Other Aspects of the Environment Babies Key Into

While we know that babies love human voices and faces, they also show interest in stripes and edges. You can show your babies different pictures and notice where they look. Babies turn toward complex patterns such as stripes with high contrast—not simple patterns with little contrast.

For example, they love checkerboards and bull’s-eyes. Babies also notice the differences between the brightness and texture of two surfaces and where objects begin and end. So, they can identify edges, allowing them to separate different objects.

Babies also learn from watching things move, which provides more clues about where things begin and end than edges alone. Even young babies can follow the movements of an object right in front of them. Remarkably, they also seem to be able to predict where an object will move in the future.

In an experiment, a ball was rolling and rolled behind a screen. The baby, who was watching, expected to see the ball come out from the screen’s other side. If the ball never emerged, the baby looked even longer and more intently to the edge of the screen—where the ball should have gone.

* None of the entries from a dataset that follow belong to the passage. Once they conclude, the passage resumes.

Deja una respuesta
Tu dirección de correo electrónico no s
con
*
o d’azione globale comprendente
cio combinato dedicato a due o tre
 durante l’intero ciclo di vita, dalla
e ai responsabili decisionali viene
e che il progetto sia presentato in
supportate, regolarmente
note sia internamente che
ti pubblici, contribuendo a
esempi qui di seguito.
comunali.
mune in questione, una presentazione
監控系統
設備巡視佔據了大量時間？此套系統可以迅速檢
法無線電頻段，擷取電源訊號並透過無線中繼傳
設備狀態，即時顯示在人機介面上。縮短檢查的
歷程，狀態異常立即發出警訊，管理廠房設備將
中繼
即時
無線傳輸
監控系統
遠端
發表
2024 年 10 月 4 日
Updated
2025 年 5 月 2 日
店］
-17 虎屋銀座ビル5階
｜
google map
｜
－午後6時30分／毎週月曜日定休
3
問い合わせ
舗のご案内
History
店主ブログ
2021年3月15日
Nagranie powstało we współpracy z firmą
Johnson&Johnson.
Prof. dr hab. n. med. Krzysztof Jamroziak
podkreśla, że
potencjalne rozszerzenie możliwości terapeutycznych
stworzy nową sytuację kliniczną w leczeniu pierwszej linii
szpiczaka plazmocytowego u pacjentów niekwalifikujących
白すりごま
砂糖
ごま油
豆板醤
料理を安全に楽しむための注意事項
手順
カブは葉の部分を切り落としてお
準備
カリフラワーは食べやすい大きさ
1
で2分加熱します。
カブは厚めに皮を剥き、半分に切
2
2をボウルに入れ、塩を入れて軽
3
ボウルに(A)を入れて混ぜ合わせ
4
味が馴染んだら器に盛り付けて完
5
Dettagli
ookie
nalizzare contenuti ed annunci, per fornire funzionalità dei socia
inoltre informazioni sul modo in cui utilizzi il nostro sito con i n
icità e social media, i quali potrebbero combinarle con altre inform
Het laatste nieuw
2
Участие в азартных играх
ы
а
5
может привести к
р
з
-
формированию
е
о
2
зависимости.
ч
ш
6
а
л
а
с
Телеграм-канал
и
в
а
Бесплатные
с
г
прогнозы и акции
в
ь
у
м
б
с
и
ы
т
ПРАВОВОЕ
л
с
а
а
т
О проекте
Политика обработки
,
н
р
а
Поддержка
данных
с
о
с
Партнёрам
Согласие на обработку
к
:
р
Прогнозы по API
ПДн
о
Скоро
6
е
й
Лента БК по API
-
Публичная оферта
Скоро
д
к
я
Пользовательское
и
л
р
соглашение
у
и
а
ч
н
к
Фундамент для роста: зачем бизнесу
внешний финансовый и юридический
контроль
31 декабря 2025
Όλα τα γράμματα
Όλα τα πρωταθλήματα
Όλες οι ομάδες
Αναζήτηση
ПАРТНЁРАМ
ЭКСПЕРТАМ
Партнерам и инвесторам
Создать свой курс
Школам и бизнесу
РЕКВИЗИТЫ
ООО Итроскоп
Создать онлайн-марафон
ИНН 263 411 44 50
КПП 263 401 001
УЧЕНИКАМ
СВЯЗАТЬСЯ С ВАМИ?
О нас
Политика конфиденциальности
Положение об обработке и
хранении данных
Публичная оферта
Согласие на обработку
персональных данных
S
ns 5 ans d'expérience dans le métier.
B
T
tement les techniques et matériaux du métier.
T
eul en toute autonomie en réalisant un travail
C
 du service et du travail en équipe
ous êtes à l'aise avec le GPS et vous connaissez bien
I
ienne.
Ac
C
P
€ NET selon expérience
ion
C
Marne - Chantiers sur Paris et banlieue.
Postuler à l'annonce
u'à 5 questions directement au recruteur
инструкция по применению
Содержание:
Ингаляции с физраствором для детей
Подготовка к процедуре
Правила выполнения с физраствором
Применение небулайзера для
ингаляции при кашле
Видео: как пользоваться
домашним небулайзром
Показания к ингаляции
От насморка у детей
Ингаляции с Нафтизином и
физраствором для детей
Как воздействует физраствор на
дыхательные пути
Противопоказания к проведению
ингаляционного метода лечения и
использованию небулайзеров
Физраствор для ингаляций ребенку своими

Or, she even looked on the path the ball should have taken. It’s as if she was able to predict where the ball should be if it rolled behind the screen, if it rolled beyond it, and when it should get there.

Babies also seem to discriminate between a ball that is close up or far away, as well as, when an even bigger ball is close and far. In other words, they understand size constancy!

Babies Recognize Different Emotions

Babies can discriminate between different emotions on people’s faces and hear the different voice tones that correspond with them, such as happy, sad, and angry.

By one year, they discriminate people from objects and look to their mothers as a reference to know what to prefer and what to reject. For example, if a grown-up looks into two boxes and shows a happy face when she looks in one and a disgusted face at the other, the baby will prefer the box with the happy expression linked to it. The baby doesn’t only recognize the grown-up feels happy or disgusted, but also that she feels this about something in particular.

Imitation of Actions


Additionally, one-year-old babies can remember past actions and imitate them.

For example, when an experimenter touched the top of a box to his forehead, it lit up. The baby could watch but not touch the object. One week later the babies were given the same box, and they instantly touched their foreheads to the top of the box.

How memory is working so early on is fantastic.